Afetler gerek olmadan önce, gerek afetin olduğu sırada, gerekse olaydan sonra bunların ekonomik ve sosyal hayatın, idari hayatın, güvenliğin yönetilmesi son derece önemlidir. Risk noktalarının iyi bir şekilde tespit edilmesi ve afet olduğu sırada da sonrasında da vatandaşlarımızı en az etkileyecek şekilde zararsız hale getirilmesi noktasında da çok iyi bir koordinasyon ve birlikte çalışma anlayışının gelişmesi lazım. Bu açıdan bütün kurumlarımızın afetlere hazırlıkta işbirliği bakımından büyük önemi var bizim için. Her kurumumuzun görev alanı itibarıyla İl Afet Planlarımızda 26 hizmet grubumuz var.

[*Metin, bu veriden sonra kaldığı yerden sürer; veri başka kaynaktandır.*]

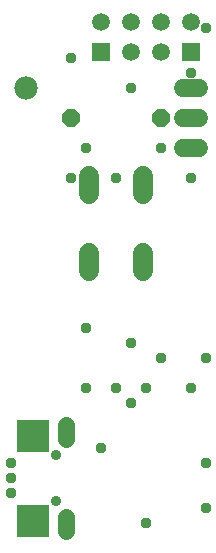
<source format=gbr>
G04 EAGLE Gerber X2 export*
%TF.Part,Single*%
%TF.FileFunction,Soldermask,Top,1*%
%TF.FilePolarity,Negative*%
%TF.GenerationSoftware,Autodesk,EAGLE,8.6.0*%
%TF.CreationDate,2018-01-31T11:55:17Z*%
G75*
%MOMM*%
%FSLAX34Y34*%
%LPD*%
%AMOC8*
5,1,8,0,0,1.08239X$1,22.5*%
G01*
%ADD10C,1.981200*%
%ADD11C,1.727200*%
%ADD12C,1.524000*%
%ADD13R,1.511200X1.511200*%
%ADD14C,1.511200*%
%ADD15P,1.649562X8X202.500000*%
%ADD16C,0.903200*%
%ADD17R,2.703200X2.703200*%
%ADD18C,1.411200*%
%ADD19C,0.959600*%


D10*
X38100Y723900D03*
D11*
X91694Y649732D02*
X91694Y634492D01*
X91694Y584708D02*
X91694Y569468D01*
X136906Y634492D02*
X136906Y649732D01*
X136906Y584708D02*
X136906Y569468D01*
D12*
X171196Y723900D02*
X184404Y723900D01*
X184404Y673100D02*
X171196Y673100D01*
X171196Y698500D02*
X184404Y698500D01*
D13*
X177950Y754875D03*
X101750Y754875D03*
D14*
X152550Y754875D03*
X127150Y754875D03*
X127150Y780275D03*
X152550Y780275D03*
X177950Y780275D03*
X101750Y780275D03*
D15*
X152400Y698500D03*
X76200Y698500D03*
D16*
X63500Y374200D03*
X63500Y413200D03*
D17*
X44500Y429700D03*
X44500Y357700D03*
D18*
X72500Y360700D02*
X72500Y348620D01*
X72500Y426700D02*
X72500Y438780D01*
D19*
X88900Y673100D03*
X76200Y647700D03*
X177800Y647700D03*
X114300Y647700D03*
X152400Y673100D03*
X127000Y723900D03*
X177800Y736600D03*
X190500Y774700D03*
X76200Y749300D03*
X88900Y520700D03*
X127000Y508000D03*
X152400Y495300D03*
X190500Y495300D03*
X177800Y469900D03*
X139700Y469900D03*
X88900Y469900D03*
X25400Y393700D03*
X101600Y419100D03*
X139700Y355600D03*
X190500Y368300D03*
X190500Y406400D03*
X127000Y457200D03*
X114300Y469900D03*
X25400Y406400D03*
X25400Y381000D03*
M02*

</source>
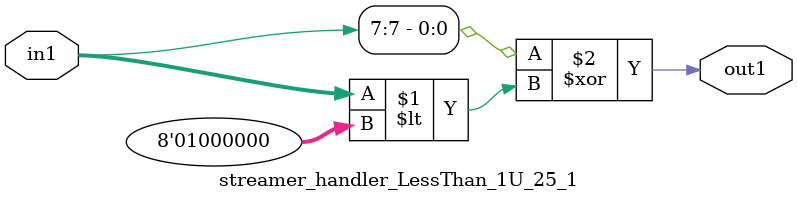
<source format=v>

`timescale 1ps / 1ps


module streamer_handler_LessThan_1U_25_1( in1, out1 );

    input [7:0] in1;
    output out1;

    
    // rtl_process:streamer_handler_LessThan_1U_25_1/streamer_handler_LessThan_1U_25_1_thread_1
    assign out1 = (in1[7] ^ in1 < 8'd064);

endmodule


</source>
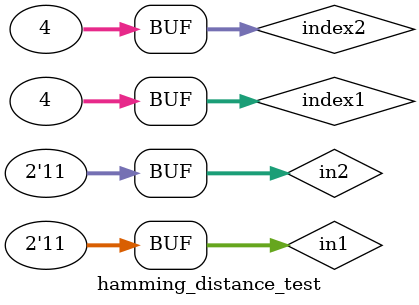
<source format=v>
module hamming_distance_test();
reg [1:0] in1, in2;
wire [1:0] hd;

integer index1, index2;

hamming_distance #(2) xxx (.in1(in1), .in2(in2), .hd(hd));

initial 
begin
	for(index1 = 0; index1 < 4; index1 = index1 + 1)
		begin
			for(index2 = index1; index2 < 4; index2 = index2 + 1)
				begin
					in1 = index1;
					in2 = index2;
					#10;
				end
		end
end

endmodule
	
</source>
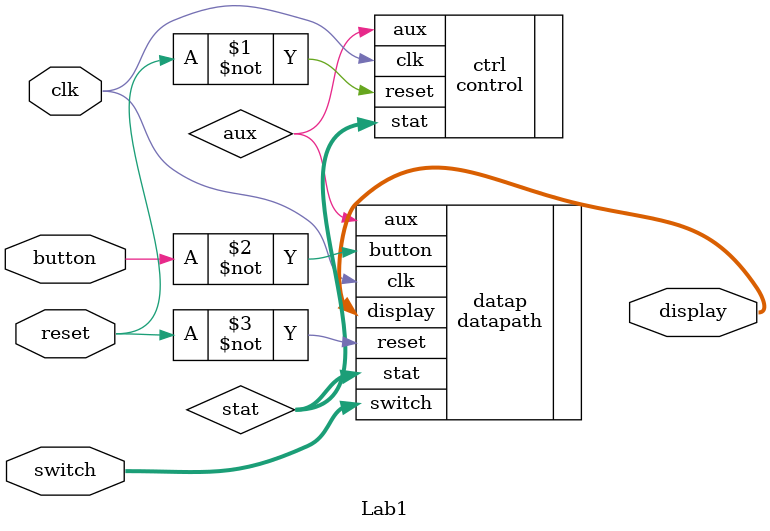
<source format=sv>
module Lab1 (
	input clk,
	input logic signed [7:0] switch,
	input logic reset,
	input logic button,
	output logic [34:0] display
);

	//Signals
	logic aux;
	logic [2:0] stat;
	
	//Instantiate modules
	control ctrl (.aux(aux), .reset(~reset), .clk(clk), .stat(stat));
	datapath datap (.clk(clk), .stat(stat), .switch(switch), .button(~button), .reset(~reset), .aux(aux), .display(display));
	
endmodule
</source>
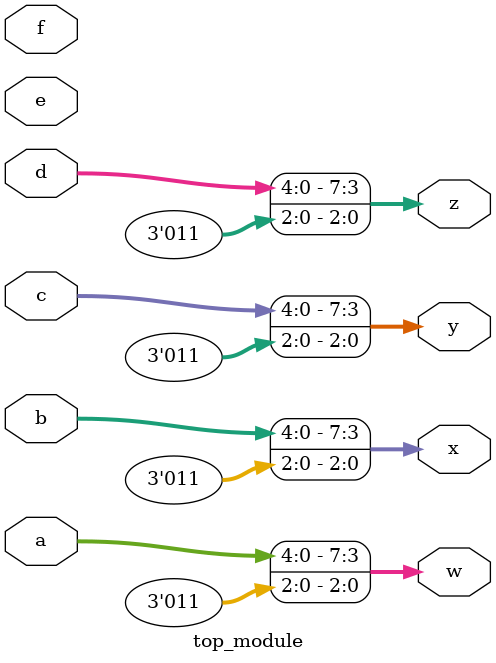
<source format=sv>
module top_module (
    input [4:0] a,
    input [4:0] b,
    input [4:0] c,
    input [4:0] d,
    input [4:0] e,
    input [4:0] f,
    output [7:0] w,
    output [7:0] x,
    output [7:0] y,
    output [7:0] z
);

    // Concatenate inputs with 2'b11 and assign to outputs
    assign w = {a, 3'b011};
    assign x = {b, 3'b011};
    assign y = {c, 3'b011};
    assign z = {d, 3'b011};

endmodule

</source>
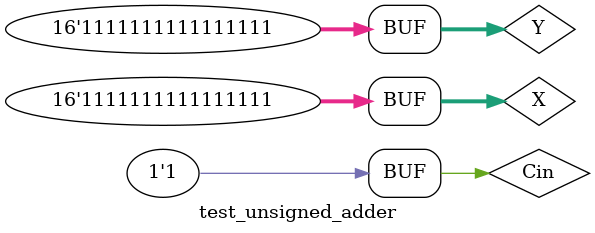
<source format=v>
`timescale 1ns / 1ps


module test_unsigned_adder;

	// Inputs
	reg [15:0] X;
	reg [15:0] Y;
	reg Cin;

	// Outputs
	wire [15:0] out;
	wire Cout;

	// Instantiate the Unit Under Test (UUT)
	unsinged_adder uut (
		.X(X), 
		.Y(Y), 
		.out(out), 
		.Cin(Cin), 
		.Cout(Cout)
	);

	initial begin
		// Initialize Inputs
		X = 16'b1111111111111111;
		Y = 16'b0000000000000000;
		Cin = 0;

		// Wait 100 ns for global reset to finish
		#100;
        
		// Add stimulus here
		Cin=1;
		#1;
		Y=1;
		#1;
		Cin=0;
		#1;
		Y=16'b1111111111111111;
		#1;
		Cin=1;
	end
      
endmodule


</source>
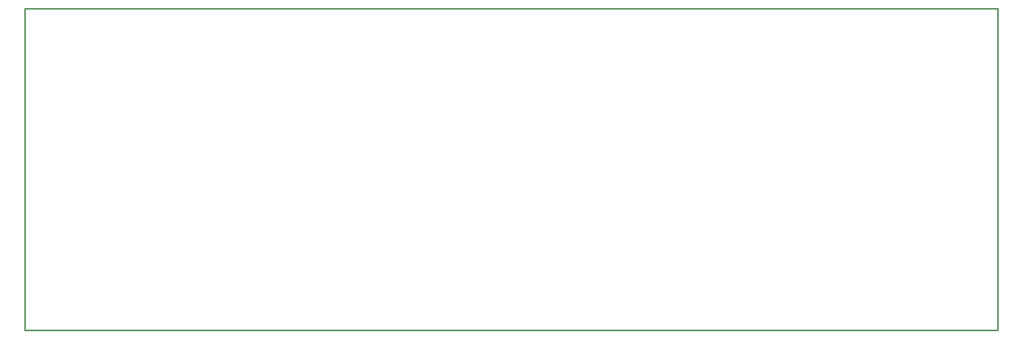
<source format=gbr>
G04 (created by PCBNEW-RS274X (2012-04-29 BZR 3537)-testing) date Sat 07 Jul 2012 01:31:47 PM CEST*
G01*
G70*
G90*
%MOIN*%
G04 Gerber Fmt 3.4, Leading zero omitted, Abs format*
%FSLAX34Y34*%
G04 APERTURE LIST*
%ADD10C,0.006000*%
%ADD11C,0.015000*%
G04 APERTURE END LIST*
G54D10*
G54D11*
X16500Y-53500D02*
X16500Y-16500D01*
X128500Y-53500D02*
X16500Y-53500D01*
X128500Y-16500D02*
X128500Y-53500D01*
X16500Y-16500D02*
X128500Y-16500D01*
M02*

</source>
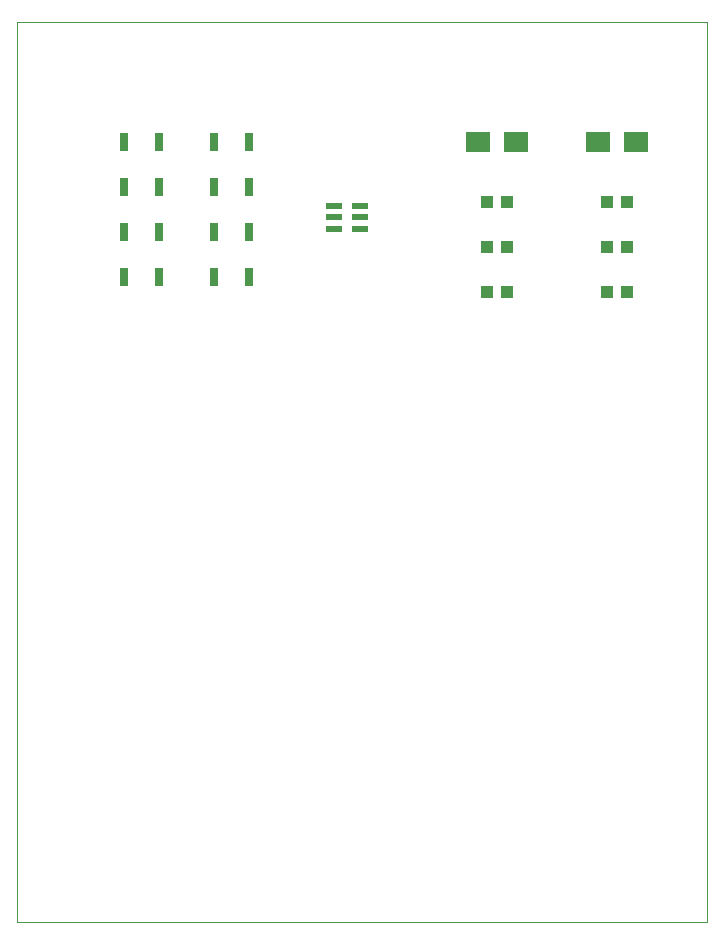
<source format=gtp>
G04 EAGLE Gerber RS-274X export*
G75*
%MOMM*%
%FSLAX34Y34*%
%LPD*%
%INSolder paste top*%
%IPPOS*%
%AMOC8*
5,1,8,0,0,1.08239X$1,22.5*%
G01*
%ADD10C,0.000000*%
%ADD11R,1.100000X1.000000*%
%ADD12R,2.150000X1.800000*%
%ADD13R,0.800000X1.600000*%
%ADD14R,1.473200X0.558800*%


D10*
X0Y0D02*
X584200Y0D01*
X584200Y762000D01*
X0Y762000D01*
X0Y0D01*
D11*
X397900Y609600D03*
X414900Y609600D03*
D12*
X524250Y660400D03*
X491750Y660400D03*
X422650Y660400D03*
X390150Y660400D03*
D11*
X499500Y533400D03*
X516500Y533400D03*
X499500Y571500D03*
X516500Y571500D03*
X397900Y571500D03*
X414900Y571500D03*
X397900Y533400D03*
X414900Y533400D03*
X499500Y609600D03*
X516500Y609600D03*
D13*
X166500Y546100D03*
X196500Y546100D03*
X90300Y660400D03*
X120300Y660400D03*
X90300Y622300D03*
X120300Y622300D03*
X90300Y584200D03*
X120300Y584200D03*
X90300Y546100D03*
X120300Y546100D03*
X166500Y660400D03*
X196500Y660400D03*
X166500Y622300D03*
X196500Y622300D03*
X166500Y584200D03*
X196500Y584200D03*
D14*
X268224Y606400D03*
X268224Y596900D03*
X268224Y587400D03*
X290576Y587400D03*
X290576Y596900D03*
X290576Y606400D03*
M02*

</source>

Bu hizmet grupları içerisinde mutlaka bir kurumumuzun görev alanı ile ilgili bir görevi var. Dolayısıyla burada hep birlikte çalışmak gerekiyor ve o süreci iyi yöneterek afet sürecinde vatandaşlarımızın en az zarar görerek çıkmasını sağlamak gerekiyor. Bu anlamda biz idareciler olarak, yöneticiler olarak, kurumlar olarak elimizden gelen tedbirleri alıyoruz ama eğer toplumda afete karşı, risklere karşı gerekli duyarlılık yoksa o yönetme sürecini sekteye uğrar. Çünkü afet süreci hep birlikte yönetilecek bir süreçtir. Afetler konusunda toplumda gerekli bilincin oluşturulması, farkındalığın oluşturulması çok çok büyük önem taşıyor. Bu noktada bizlere önemli vazifeler düşüyor. İçişleri Bakanlığımız da 2021 yılını “Afet Eğitim Yılı” olarak ilan etti. Dolayısıyla bu eğitim yılı ilanı kapsamında bizim yapabileceklerimiz toplumun bu konuda farkındalığının arttırılması noktasında büyük önem taşıyor. Tüm Kamu Kurumlarımızdan bu katkıyı bekliyoruz” dedi.
2021 Afet Eğitim Yılı Bilgilendirme Toplantısı karşılıklı fikir alışverişinin ardından sona erdi.